Let's say there are 10 teams: A-J. Each team always participate in each of the game. Only 1 team wins, others lose. Probability of any team to win is unknown (different for each team) and to be calculated.

There were 3 games: Game1, Game2, Game3.

Team A lost Game1 and Game2 and won Game3. What is the probability of the team A to win Game4?

Now, more complex second question: let's say probability to win is unknown, but known to change over time. How would this affect the answer?
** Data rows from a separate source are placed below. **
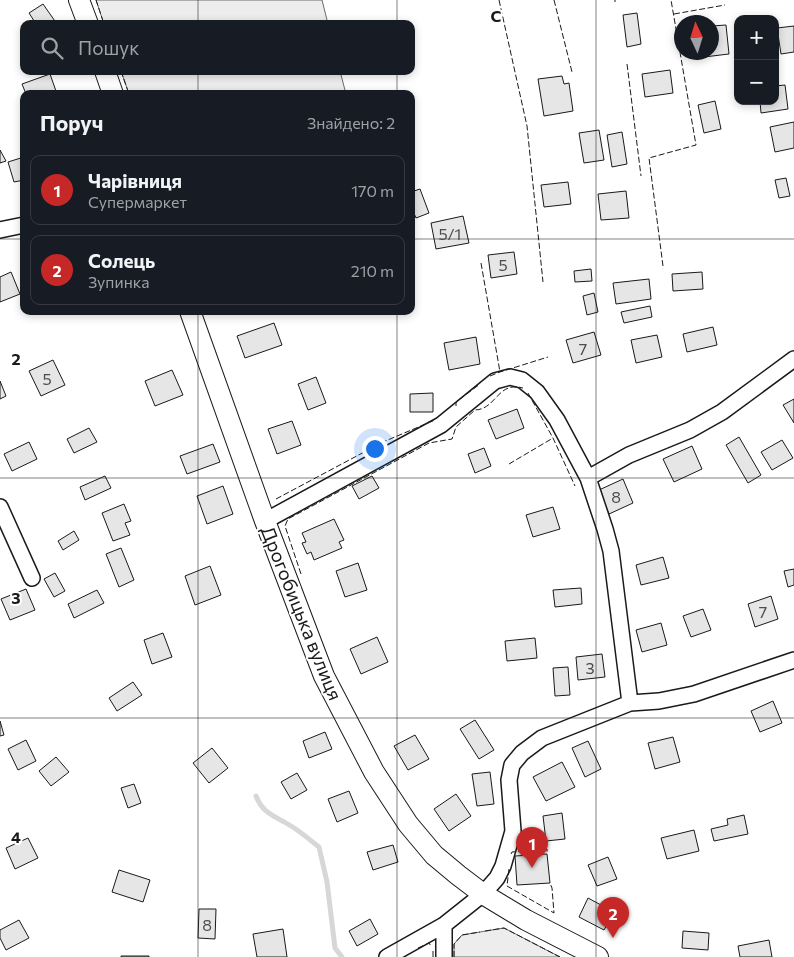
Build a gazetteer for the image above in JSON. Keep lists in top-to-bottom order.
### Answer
{
  "streets": {
    "street": ["Дрогобицька вулиця"]
  },
  "house_numbers": [
    "5/1",
    "5",
    "7",
    "5",
    "8",
    "7",
    "3",
    "8"
  ],
  "north": "top",
  "page": {
    "map_buttons": ["+", "−"],
    "search": "Пошук",
    "heading": ["Поруч", "Знайдено: 2"],
    "list": [
      {
        "mark": "1",
        "name": "Чарівниця",
        "note": "Супермаркет",
        "value": "170 m"
      },
      {
        "mark": "2",
        "name": "Солець",
        "note": "Зупинка",
        "value": "210 m"
      }
    ],
    "pins": ["1", "2"]
  },
  "grid": {
    "columns": ["C"],
    "rows": ["2", "3", "4"]
  }
}
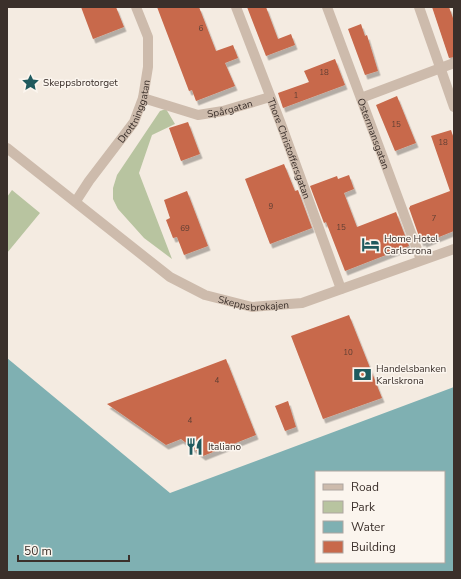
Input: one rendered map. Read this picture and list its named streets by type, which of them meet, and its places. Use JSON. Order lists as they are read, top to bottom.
{
  "streets": {
    "street": [
      "Spårgatan",
      "Drottninggatan",
      "Ostermansgatan",
      "Thore Christoffersgatan",
      "Skeppsbrokajen"
    ]
  },
  "crossings": [
    ["Spårgatan", "Drottninggatan"],
    ["Spårgatan", "Thore Christoffersgatan"],
    ["Drottninggatan", "Skeppsbrokajen"],
    ["Ostermansgatan", "Skeppsbrokajen"],
    ["Thore Christoffersgatan", "Skeppsbrokajen"]
  ],
  "places": {
    "place": ["Skeppsbrotorget"],
    "hotel": ["Home Hotel Carlscrona"],
    "bank": ["Handelsbanken Karlskrona"],
    "restaurant": ["Italiano"]
  },
  "house_numbers": [
    "6",
    "18",
    "1",
    "15",
    "18",
    "9",
    "7",
    "15",
    "69",
    "10",
    "4",
    "4"
  ],
  "legend": [
    "Road",
    "Park",
    "Water",
    "Building"
  ],
  "scale_bar": "50 m"
}
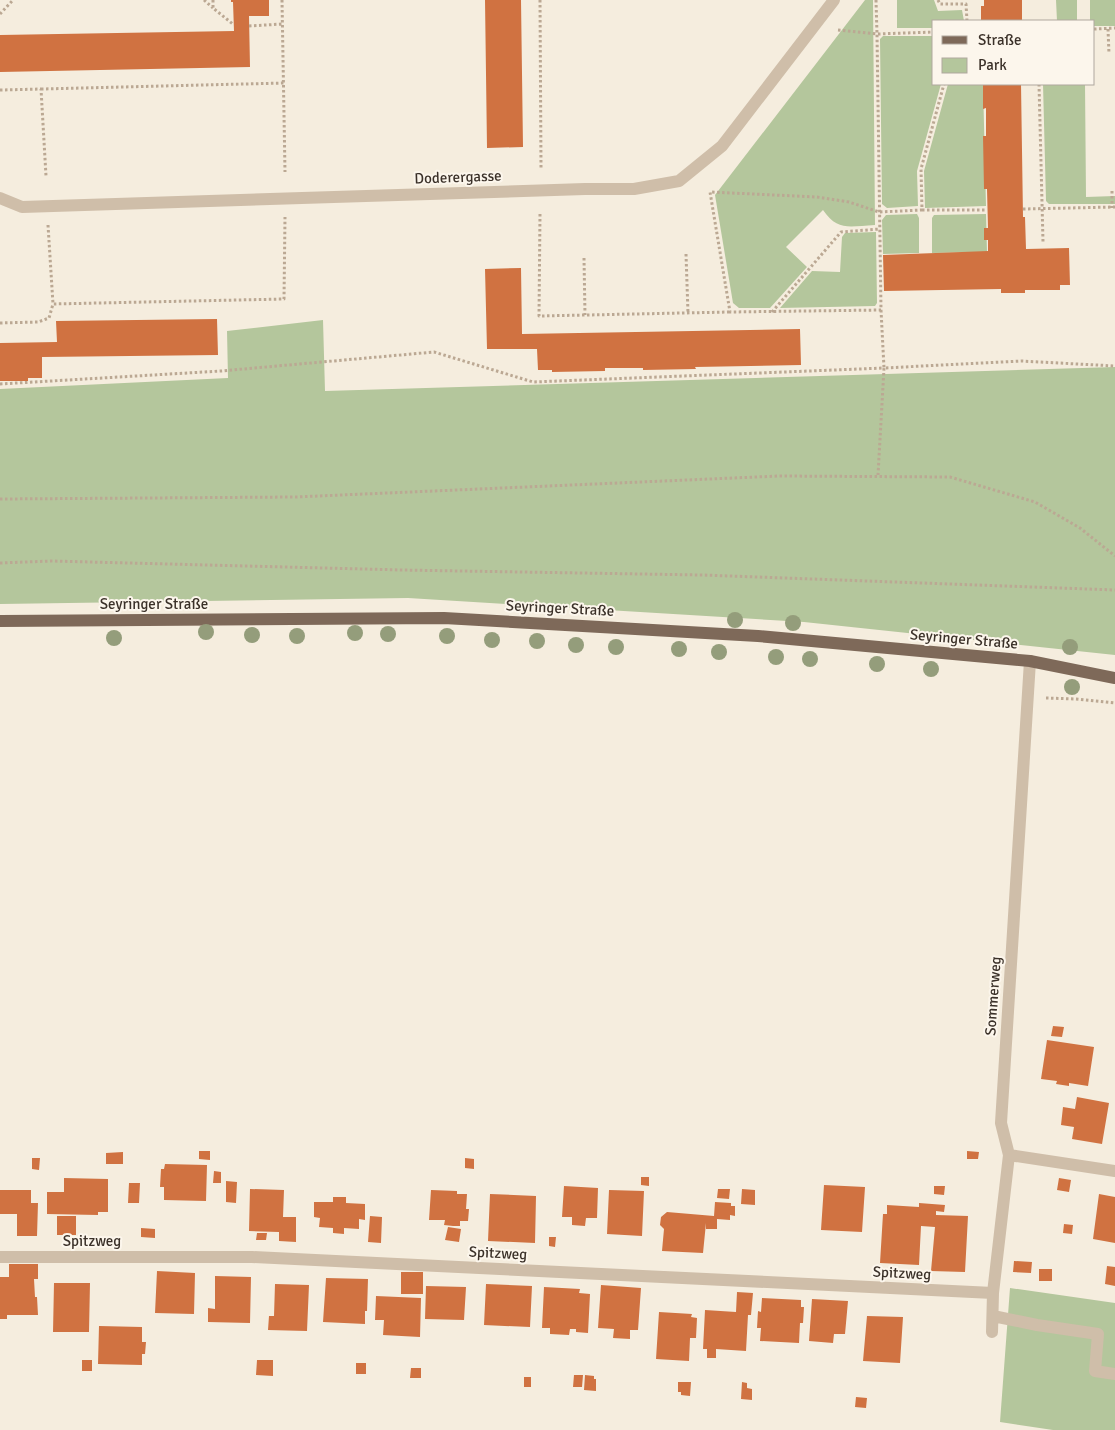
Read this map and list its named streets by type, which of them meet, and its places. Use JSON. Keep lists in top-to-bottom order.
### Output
{
  "streets": {
    "main road": ["Seyringer Straße"],
    "street": ["Doderergasse", "Sommerweg", "Spitzweg"]
  },
  "crossings": [
    ["Seyringer Straße", "Sommerweg"],
    ["Sommerweg", "Spitzweg"]
  ],
  "legend": ["Straße", "Park"]
}
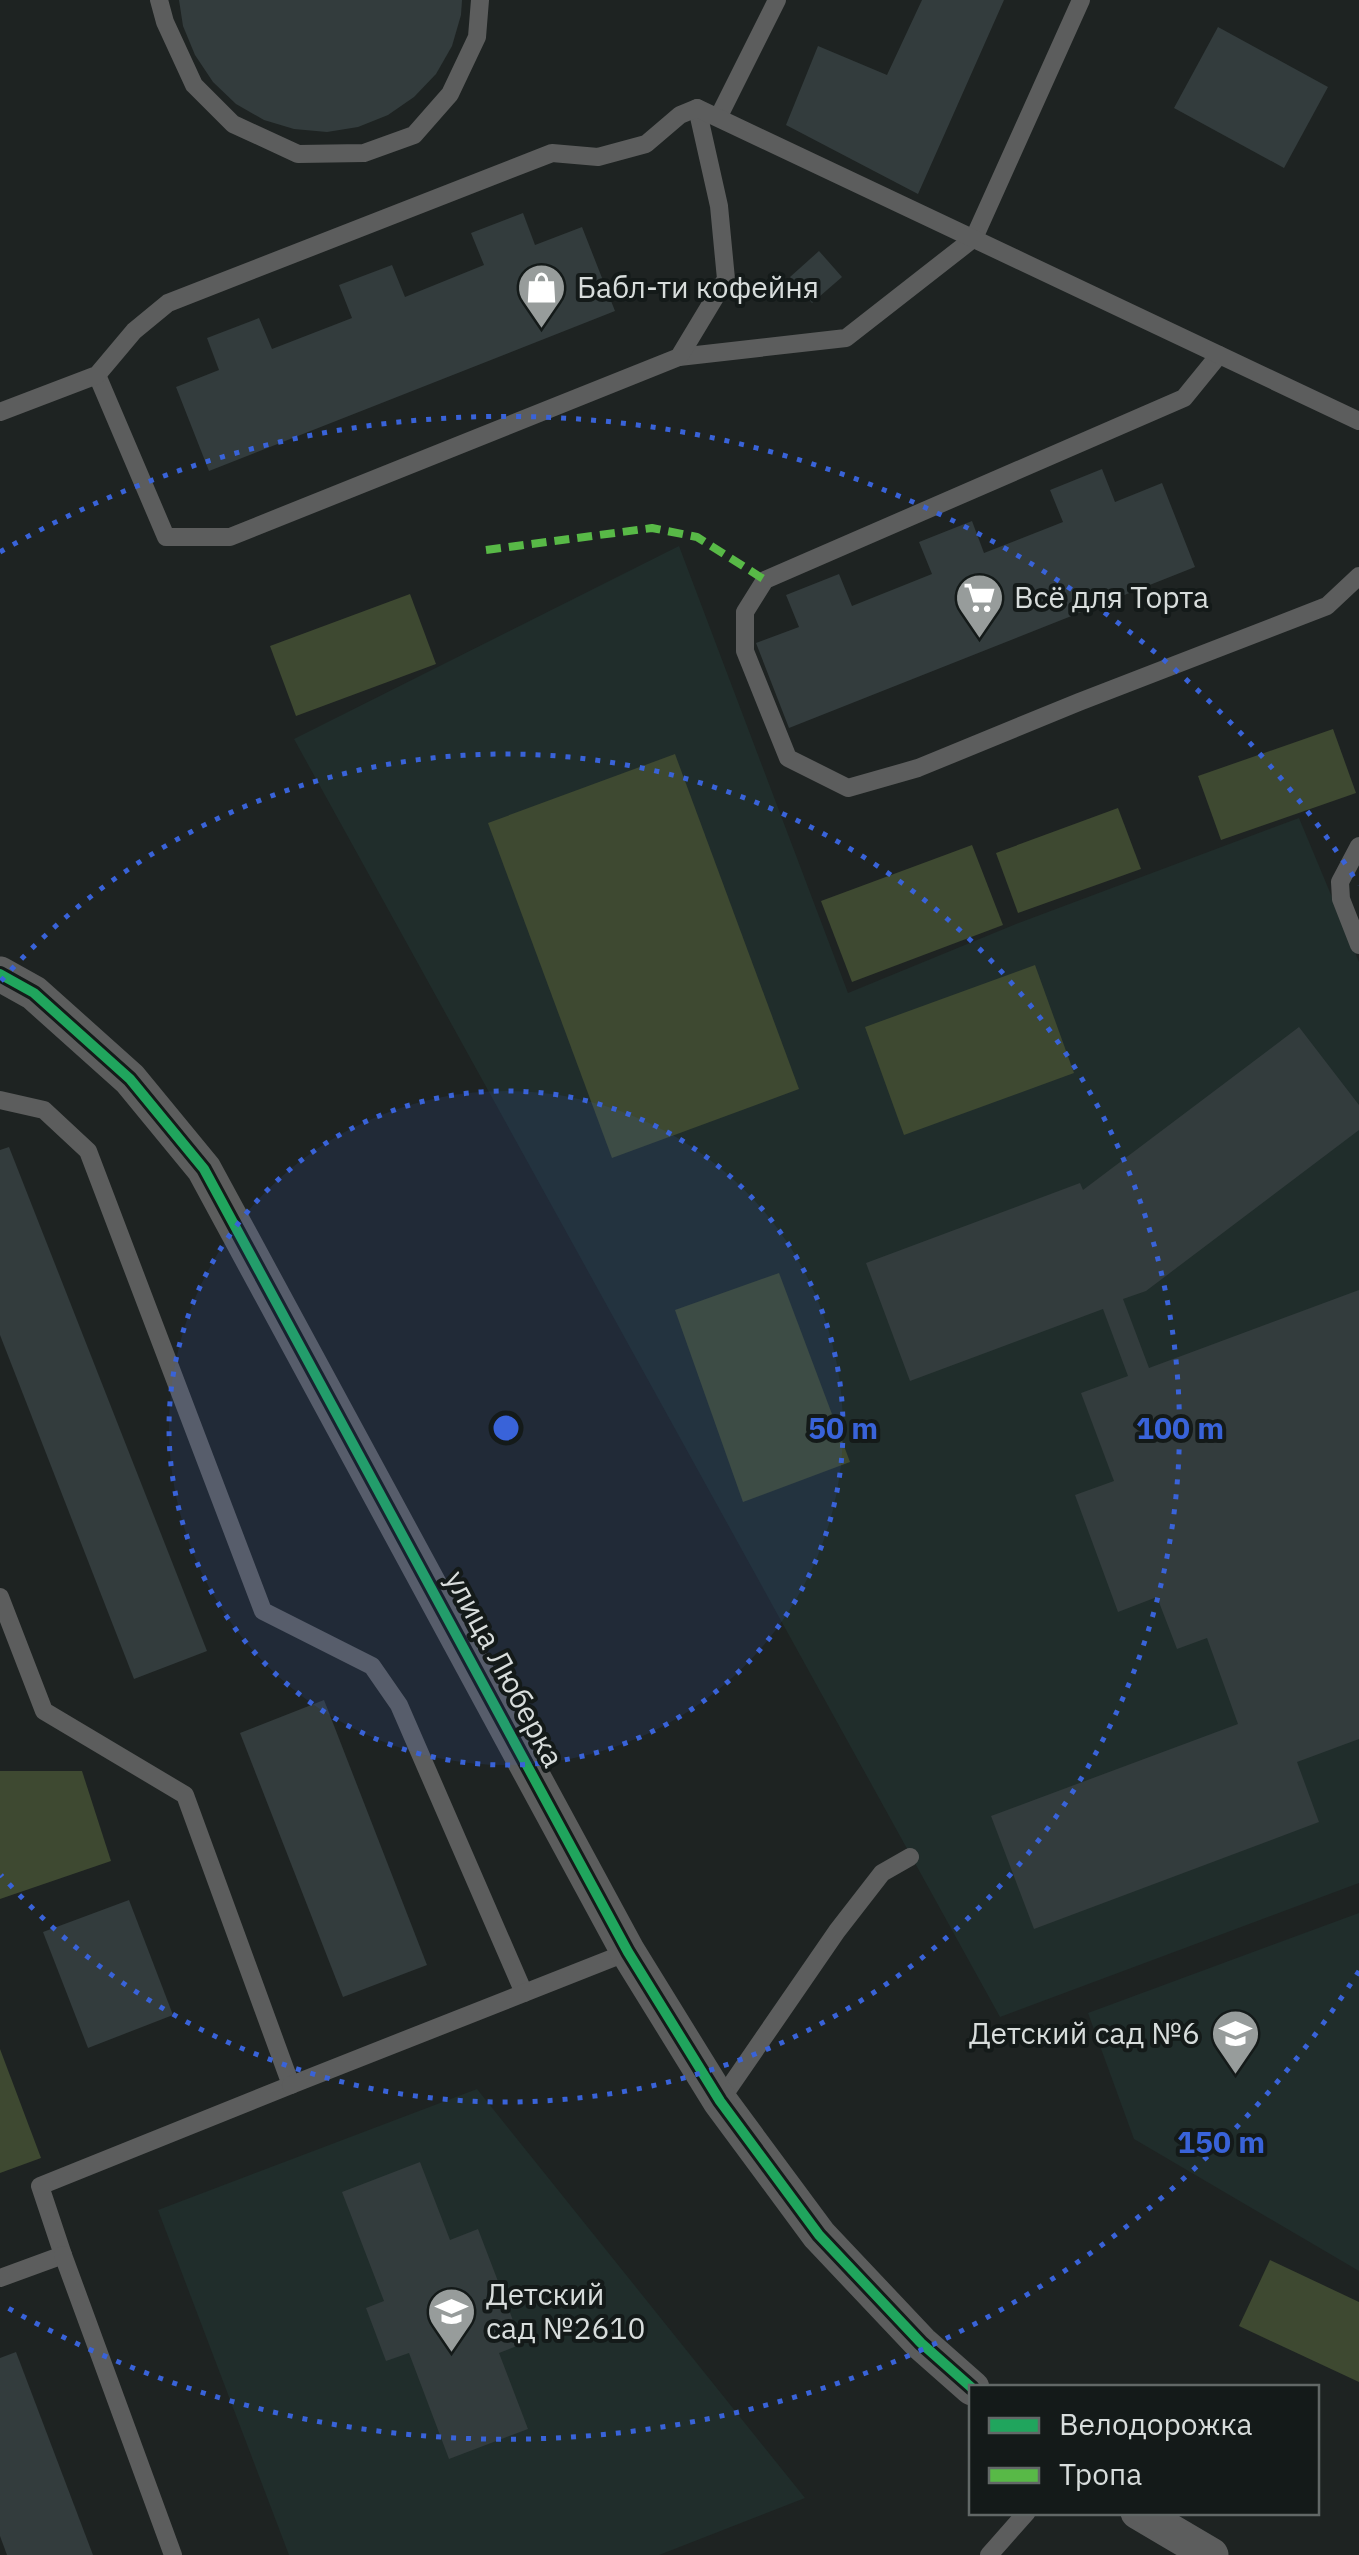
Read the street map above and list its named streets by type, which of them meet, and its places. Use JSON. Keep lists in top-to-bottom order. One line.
{"streets":{"street":["улица Люберка"]},"places":{"shop":["Бабл-ти кофейня"],"supermarket":["Всё для Торта"],"school or university":["Детский сад №6","Детский сад №2610"]},"legend":["Велодорожка","Тропа"],"rings":["50 m","100 m","150 m"]}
  • $\begingroup$ The "best" estimate is $1/3$. And it is essentially useless. $\endgroup$ Aug 10, 2014 at 19:47
  • $\begingroup$ @AndréNicolas Why 1/3 and why it is useless? :) $\endgroup$
    – Artem
    Aug 10, 2014 at 19:51
  • $\begingroup$ The estimate is $1/3$ because the team had won $1$ out of $3$. It is useless because the sample size is ridiculously small, and because we know nothing about the strengths of the teams. $\endgroup$ Aug 10, 2014 at 19:56
  • $\begingroup$ "Probability of any team to win is unknown (different for each team) and to be calculated." How is this supposed to be calculated? Without knowing this, as André precised, estimates are useless. $\endgroup$
    – JohnWO
    Aug 10, 2014 at 19:57

1 Answer 1


If the probability is unknown in advance then the estimate after $3^{rd}$ game is:

$P(A) = \frac13$; and same for teams who won $1^{st}$ and $2^{nd}$ games (if not a single team won both, in which case it would be $\frac23$ for that)

For the rest $P(x) = 0$.

The $2^{nd}$ does not seem like a question, but is almost obvious, probabilities calculated will change initially, at least till we get a large sample of experiments (games in this case). In the beginning, As Andre said, estimates are almost useless because of low number of trials. These will get more meaning after every experiment.